TEMPO.CO, Surabaya - Pengamat komunikasi politik dari Universitas Pembangunan Nasional Veteran Jawa Timur, Zainal Abidin Achmad, menilai sikap Tri Rismaharini menunjukkan kegamangan antara mundur atau bertahan menjadi Wali Kota Surabaya. "Beliau masih dalam tahap gamang," kata Zainal pada Tempo, Jumat, 28 Februari 2014.
Namun secara politik dan sosial dukungan masyarakat kota, Risma harus bertahan. Sebab, dengan bertahan, Risma menunjukkan bahwa dukungan publik lebih kuat daripada tekanan politik yang dihadapinya.
Zainal mengaku mengenal Risma sejak menjadi tim peneliti sekolah gratis untuk sekolah menengah kejuruan beberapa waktu lalu. Ia memahami sosok Risma yang tahan banting. Tekanan menjadi hal yang biasa bagi Risma. Karena itu, jika Risma bersikap seperti sekarang, artinya ada tekanan luar biasa yang dihadapinya di luar polemik pemilihan Wakil Wali Kota Surabaya. "Polemik wawali itu bagian kecil saja. Ada skenario besar terhadap Risma."
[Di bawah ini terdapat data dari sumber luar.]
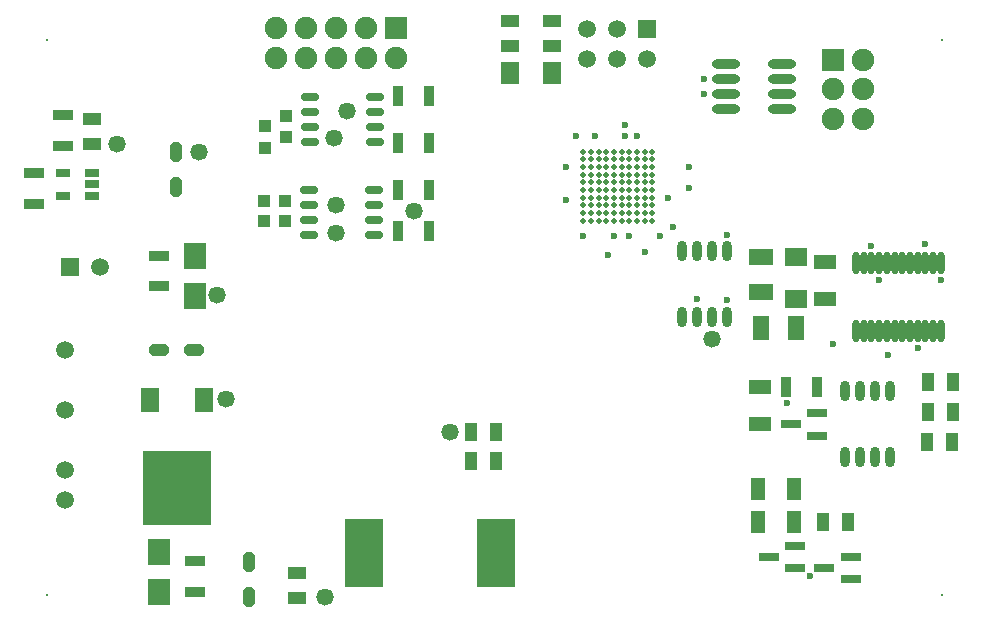
<source format=gts>
%FSLAX42Y42*%
%MOMM*%
G71*
G01*
G75*
G04 Layer_Color=8388736*
%ADD10R,1.45X1.65*%
%ADD11R,1.65X1.45*%
%ADD12O,2.20X0.60*%
%ADD13R,1.30X1.80*%
%ADD14R,5.55X6.10*%
%ADD15R,1.55X0.60*%
%ADD16R,0.80X0.90*%
%ADD17R,0.90X0.80*%
%ADD18R,1.40X0.90*%
%ADD19R,0.90X1.40*%
%ADD20R,1.15X1.80*%
%ADD21R,1.80X1.15*%
%ADD22R,1.55X0.70*%
%ADD23R,0.70X1.55*%
%ADD24R,1.00X1.75*%
%ADD25R,1.75X1.00*%
%ADD26R,3.10X5.60*%
%ADD27C,0.29*%
%ADD28O,0.40X1.70*%
%ADD29R,1.65X2.00*%
G04:AMPARAMS|DCode=30|XSize=0.8mm|YSize=1.5mm|CornerRadius=0mm|HoleSize=0mm|Usage=FLASHONLY|Rotation=180.000|XOffset=0mm|YOffset=0mm|HoleType=Round|Shape=Octagon|*
%AMOCTAGOND30*
4,1,8,0.20,-0.75,-0.20,-0.75,-0.40,-0.55,-0.40,0.55,-0.20,0.75,0.20,0.75,0.40,0.55,0.40,-0.55,0.20,-0.75,0.0*
%
%ADD30OCTAGOND30*%

G04:AMPARAMS|DCode=31|XSize=0.8mm|YSize=1.5mm|CornerRadius=0mm|HoleSize=0mm|Usage=FLASHONLY|Rotation=90.000|XOffset=0mm|YOffset=0mm|HoleType=Round|Shape=Octagon|*
%AMOCTAGOND31*
4,1,8,-0.75,-0.20,-0.75,0.20,-0.55,0.40,0.55,0.40,0.75,0.20,0.75,-0.20,0.55,-0.40,-0.55,-0.40,-0.75,-0.20,0.0*
%
%ADD31OCTAGOND31*%

%ADD32O,1.35X0.55*%
%ADD33O,0.60X1.55*%
%ADD34R,1.10X0.60*%
%ADD35C,0.50*%
%ADD36C,0.30*%
%ADD37C,0.10*%
%ADD38C,1.00*%
%ADD39C,0.25*%
%ADD40C,0.15*%
%ADD41C,0.20*%
%ADD42C,1.70*%
%ADD43R,1.70X1.70*%
%ADD44R,1.70X1.70*%
%ADD45C,1.30*%
%ADD46R,1.30X1.30*%
%ADD47C,1.27*%
%ADD48C,0.40*%
%ADD49C,0.25*%
%ADD50C,0.60*%
%ADD51C,0.08*%
%ADD52R,1.65X1.85*%
%ADD53R,1.85X1.65*%
%ADD54O,2.40X0.80*%
%ADD55R,1.50X2.00*%
%ADD56R,5.75X6.30*%
%ADD57R,1.75X0.80*%
%ADD58R,1.00X1.10*%
%ADD59R,1.10X1.00*%
%ADD60R,1.60X1.10*%
%ADD61R,1.10X1.60*%
%ADD62R,1.35X2.00*%
%ADD63R,2.00X1.35*%
%ADD64R,1.75X0.90*%
%ADD65R,0.90X1.75*%
%ADD66R,1.20X1.95*%
%ADD67R,1.95X1.20*%
%ADD68R,3.30X5.80*%
%ADD69C,0.49*%
%ADD70O,0.60X1.90*%
%ADD71R,1.85X2.20*%
G04:AMPARAMS|DCode=72|XSize=1mm|YSize=1.7mm|CornerRadius=0mm|HoleSize=0mm|Usage=FLASHONLY|Rotation=180.000|XOffset=0mm|YOffset=0mm|HoleType=Round|Shape=Octagon|*
%AMOCTAGOND72*
4,1,8,0.25,-0.85,-0.25,-0.85,-0.50,-0.60,-0.50,0.60,-0.25,0.85,0.25,0.85,0.50,0.60,0.50,-0.60,0.25,-0.85,0.0*
%
%ADD72OCTAGOND72*%

G04:AMPARAMS|DCode=73|XSize=1mm|YSize=1.7mm|CornerRadius=0mm|HoleSize=0mm|Usage=FLASHONLY|Rotation=90.000|XOffset=0mm|YOffset=0mm|HoleType=Round|Shape=Octagon|*
%AMOCTAGOND73*
4,1,8,-0.85,-0.25,-0.85,0.25,-0.60,0.50,0.60,0.50,0.85,0.25,0.85,-0.25,0.60,-0.50,-0.60,-0.50,-0.85,-0.25,0.0*
%
%ADD73OCTAGOND73*%

%ADD74O,1.55X0.75*%
%ADD75O,0.80X1.75*%
%ADD76R,1.30X0.80*%
%ADD77C,0.20*%
%ADD78C,1.90*%
%ADD79R,1.90X1.90*%
%ADD80R,1.90X1.90*%
%ADD81C,1.50*%
%ADD82R,1.50X1.50*%
%ADD83C,1.47*%
%ADD84C,0.60*%
D52*
X4320Y4827D02*
D03*
X4675D02*
D03*
D53*
X6745Y2915D02*
D03*
Y3270D02*
D03*
D54*
X6146Y4903D02*
D03*
Y4776D02*
D03*
Y4649D02*
D03*
Y4522D02*
D03*
X6626Y4903D02*
D03*
Y4776D02*
D03*
Y4649D02*
D03*
Y4522D02*
D03*
D55*
X1729Y2056D02*
D03*
X1271D02*
D03*
D56*
X1500Y1316D02*
D03*
D57*
X7205Y540D02*
D03*
Y730D02*
D03*
X6980Y635D02*
D03*
X6921Y1756D02*
D03*
Y1946D02*
D03*
X6696Y1851D02*
D03*
X6735Y635D02*
D03*
Y825D02*
D03*
X6510Y730D02*
D03*
D58*
X2414Y3576D02*
D03*
X2234D02*
D03*
X2414Y3739D02*
D03*
X2234D02*
D03*
D59*
X2243Y4375D02*
D03*
Y4195D02*
D03*
X2421Y4465D02*
D03*
Y4285D02*
D03*
D60*
X4674Y5264D02*
D03*
Y5054D02*
D03*
X4317Y5264D02*
D03*
Y5054D02*
D03*
X780Y4435D02*
D03*
Y4225D02*
D03*
X2519Y593D02*
D03*
Y383D02*
D03*
D61*
X6971Y1021D02*
D03*
X7181D02*
D03*
X3994Y1790D02*
D03*
X4204D02*
D03*
X3994Y1540D02*
D03*
X4204D02*
D03*
X7850Y1706D02*
D03*
X8060D02*
D03*
X8070Y1957D02*
D03*
X7860D02*
D03*
X8070Y2207D02*
D03*
X7860D02*
D03*
D62*
X6745Y2670D02*
D03*
X6445D02*
D03*
D63*
X6445Y3271D02*
D03*
Y2971D02*
D03*
D64*
X1650Y691D02*
D03*
Y431D02*
D03*
X1350Y3281D02*
D03*
Y3021D02*
D03*
X538Y4469D02*
D03*
Y4209D02*
D03*
X288Y3979D02*
D03*
Y3719D02*
D03*
D65*
X3372Y3485D02*
D03*
X3633D02*
D03*
X3372Y3835D02*
D03*
X3633D02*
D03*
X3372Y4235D02*
D03*
X3633D02*
D03*
X3372Y4635D02*
D03*
X3633D02*
D03*
X6661Y2171D02*
D03*
X6921D02*
D03*
D66*
X6418Y1025D02*
D03*
X6728D02*
D03*
Y1301D02*
D03*
X6418D02*
D03*
D67*
X6989Y2914D02*
D03*
Y3224D02*
D03*
X6434Y1854D02*
D03*
Y2164D02*
D03*
D68*
X4199Y764D02*
D03*
X3081D02*
D03*
D69*
X5525Y3575D02*
D03*
X5460D02*
D03*
X5395D02*
D03*
X5330D02*
D03*
X5265D02*
D03*
X5200D02*
D03*
X5135D02*
D03*
X5070D02*
D03*
X5005D02*
D03*
X4940D02*
D03*
X5525Y3640D02*
D03*
X5460D02*
D03*
X5395D02*
D03*
X5330D02*
D03*
X5265D02*
D03*
X5200D02*
D03*
X5135D02*
D03*
X5070D02*
D03*
X5005D02*
D03*
X4940D02*
D03*
X5525Y3705D02*
D03*
X5460D02*
D03*
X5395D02*
D03*
X5330D02*
D03*
X5265D02*
D03*
X5200D02*
D03*
X5135D02*
D03*
X5070D02*
D03*
X5005D02*
D03*
X4940D02*
D03*
X5525Y3770D02*
D03*
X5460D02*
D03*
X5395D02*
D03*
X5330D02*
D03*
X5265D02*
D03*
X5200D02*
D03*
X5135D02*
D03*
X5070D02*
D03*
X5005D02*
D03*
X4940D02*
D03*
X5525Y3835D02*
D03*
X5460D02*
D03*
X5395D02*
D03*
X5330D02*
D03*
X5265D02*
D03*
X5200D02*
D03*
X5135D02*
D03*
X5070D02*
D03*
X5005D02*
D03*
X4940D02*
D03*
X5525Y3900D02*
D03*
X5460D02*
D03*
X5395D02*
D03*
X5330D02*
D03*
X5265D02*
D03*
X5200D02*
D03*
X5135D02*
D03*
X5070D02*
D03*
X5005D02*
D03*
X4940D02*
D03*
X5525Y3965D02*
D03*
X5460D02*
D03*
X5395D02*
D03*
X5330D02*
D03*
X5265D02*
D03*
X5200D02*
D03*
X5135D02*
D03*
X5070D02*
D03*
X5005D02*
D03*
X4940D02*
D03*
X5525Y4030D02*
D03*
X5460D02*
D03*
X5395D02*
D03*
X5330D02*
D03*
X5265D02*
D03*
X5200D02*
D03*
X5135D02*
D03*
X5070D02*
D03*
X5005D02*
D03*
X4940D02*
D03*
X5525Y4095D02*
D03*
X5460D02*
D03*
X5395D02*
D03*
X5330D02*
D03*
X5265D02*
D03*
X5200D02*
D03*
X5135D02*
D03*
X5070D02*
D03*
X5005D02*
D03*
X4940D02*
D03*
X5525Y4160D02*
D03*
X5460D02*
D03*
X5395D02*
D03*
X5330D02*
D03*
X5265D02*
D03*
X5200D02*
D03*
X5135D02*
D03*
X5070D02*
D03*
X5005D02*
D03*
X4940D02*
D03*
D70*
X7966Y3219D02*
D03*
X7901D02*
D03*
X7836D02*
D03*
X7771D02*
D03*
X7706D02*
D03*
X7641D02*
D03*
X7576D02*
D03*
X7511D02*
D03*
X7446D02*
D03*
X7381D02*
D03*
X7316D02*
D03*
X7251D02*
D03*
X7966Y2644D02*
D03*
X7901D02*
D03*
X7836D02*
D03*
X7771D02*
D03*
X7706D02*
D03*
X7641D02*
D03*
X7576D02*
D03*
X7511D02*
D03*
X7446D02*
D03*
X7381D02*
D03*
X7316D02*
D03*
X7251D02*
D03*
D71*
X1350Y431D02*
D03*
Y771D02*
D03*
X1650Y3281D02*
D03*
Y2941D02*
D03*
D72*
X1496Y3859D02*
D03*
Y4154D02*
D03*
X2112Y389D02*
D03*
Y684D02*
D03*
D73*
X1352Y2481D02*
D03*
X1648D02*
D03*
D74*
X2616Y3838D02*
D03*
Y3711D02*
D03*
Y3584D02*
D03*
Y3457D02*
D03*
X3166Y3838D02*
D03*
Y3711D02*
D03*
Y3584D02*
D03*
Y3457D02*
D03*
X2624Y4626D02*
D03*
Y4499D02*
D03*
Y4372D02*
D03*
Y4245D02*
D03*
X3174Y4626D02*
D03*
Y4499D02*
D03*
Y4372D02*
D03*
Y4245D02*
D03*
D75*
X7153Y1576D02*
D03*
X7280D02*
D03*
X7407D02*
D03*
X7534D02*
D03*
X7153Y2131D02*
D03*
X7280D02*
D03*
X7407D02*
D03*
X7534D02*
D03*
X5773Y2761D02*
D03*
X5900D02*
D03*
X6027D02*
D03*
X6154D02*
D03*
X5773Y3316D02*
D03*
X5900D02*
D03*
X6027D02*
D03*
X6154D02*
D03*
D76*
X778Y3789D02*
D03*
Y3884D02*
D03*
Y3979D02*
D03*
X538D02*
D03*
Y3789D02*
D03*
D77*
X400Y5108D02*
D03*
X7975Y408D02*
D03*
X400D02*
D03*
X7975Y5108D02*
D03*
D78*
X3355Y4957D02*
D03*
X3104Y4956D02*
D03*
Y5210D02*
D03*
X2850Y4956D02*
D03*
Y5210D02*
D03*
X2596Y4956D02*
D03*
Y5210D02*
D03*
X2342Y4956D02*
D03*
Y5210D02*
D03*
X7308Y4940D02*
D03*
X7307Y4692D02*
D03*
X7053D02*
D03*
X7307Y4438D02*
D03*
X7053Y4436D02*
D03*
D79*
X3358Y5210D02*
D03*
D80*
X7053Y4940D02*
D03*
D81*
X550Y1211D02*
D03*
Y1465D02*
D03*
Y1973D02*
D03*
Y2481D02*
D03*
X5226Y4946D02*
D03*
Y5200D02*
D03*
X5481Y4946D02*
D03*
X4972D02*
D03*
Y5200D02*
D03*
X850Y3181D02*
D03*
D82*
X5481Y5200D02*
D03*
X596Y3181D02*
D03*
D83*
X2755Y389D02*
D03*
X2844Y3471D02*
D03*
X2851Y3711D02*
D03*
X2827Y4274D02*
D03*
X991Y4225D02*
D03*
X1917Y2064D02*
D03*
X1839Y2949D02*
D03*
X1685Y4161D02*
D03*
X3504Y3656D02*
D03*
X3809Y1786D02*
D03*
X6031Y2576D02*
D03*
X2941Y4501D02*
D03*
D84*
X5655Y3770D02*
D03*
X5330Y3445D02*
D03*
X4794Y3754D02*
D03*
X5590Y3445D02*
D03*
X4940Y3445D02*
D03*
X5704Y3526D02*
D03*
X5900Y2910D02*
D03*
X7524Y2438D02*
D03*
X6857Y569D02*
D03*
X7771Y2502D02*
D03*
X7966Y3077D02*
D03*
X7446D02*
D03*
X7381Y3360D02*
D03*
X4794Y4030D02*
D03*
X5038Y4290D02*
D03*
X5297D02*
D03*
X5964Y4778D02*
D03*
Y4649D02*
D03*
X6662Y2029D02*
D03*
X7053Y2535D02*
D03*
X6156Y2909D02*
D03*
X6154Y3458D02*
D03*
X7836Y3376D02*
D03*
X5200Y3445D02*
D03*
X5290Y4390D02*
D03*
X4875Y4290D02*
D03*
X5834Y3851D02*
D03*
X5460Y3315D02*
D03*
X5151Y3283D02*
D03*
X5395Y4290D02*
D03*
X5834Y4030D02*
D03*
M02*

</source>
Bahkan, menurut lulusan Fakultas Ilmu Sosial dan Politik Universitas Airlangga ini, ada pihak-pihak yang berteriak senang ketika Risma menjadi gamang dan bingung. Pihak-pihak itu bisa dari internal partai pengusungnya, PDIP, ataupun dari mereka yang memiliki kans politik ke depan.
Menurut Zainal, publik Kota Surabaya masih sangat membutuhkan Risma. Jadi, sangat disayangkan bila Risma memilih mundur. Pilihan sikap dan gaya komunikasi yang ditunjukkan Risma memang alami, mengingat dia bukan berlatar belakang politik. Bisa jadi karena dia kurang memahami bahwa hal itu berdampak signifikan terhadap penilaian publik.
Komunikasi-komunikasi yang dilakukan Risma, di sisi lain, juga menampilkan kekuatan sosok Risma. Tidak heran jika kemudian partai-partai lain ingin mendekatinya. PDIP yang justru dianggap Zainal menyia-nyiakan Risma. "PDIP dianggap tidak solid. Pihak atau partai lain akan tertawa melihat itu." Sosok Risma terlanjur kuat mengakar dan dicintai masyarakat Surabaya. Menjadi blunder bagi PDIP jika partai ini lantas menyia-nyiakan Risma.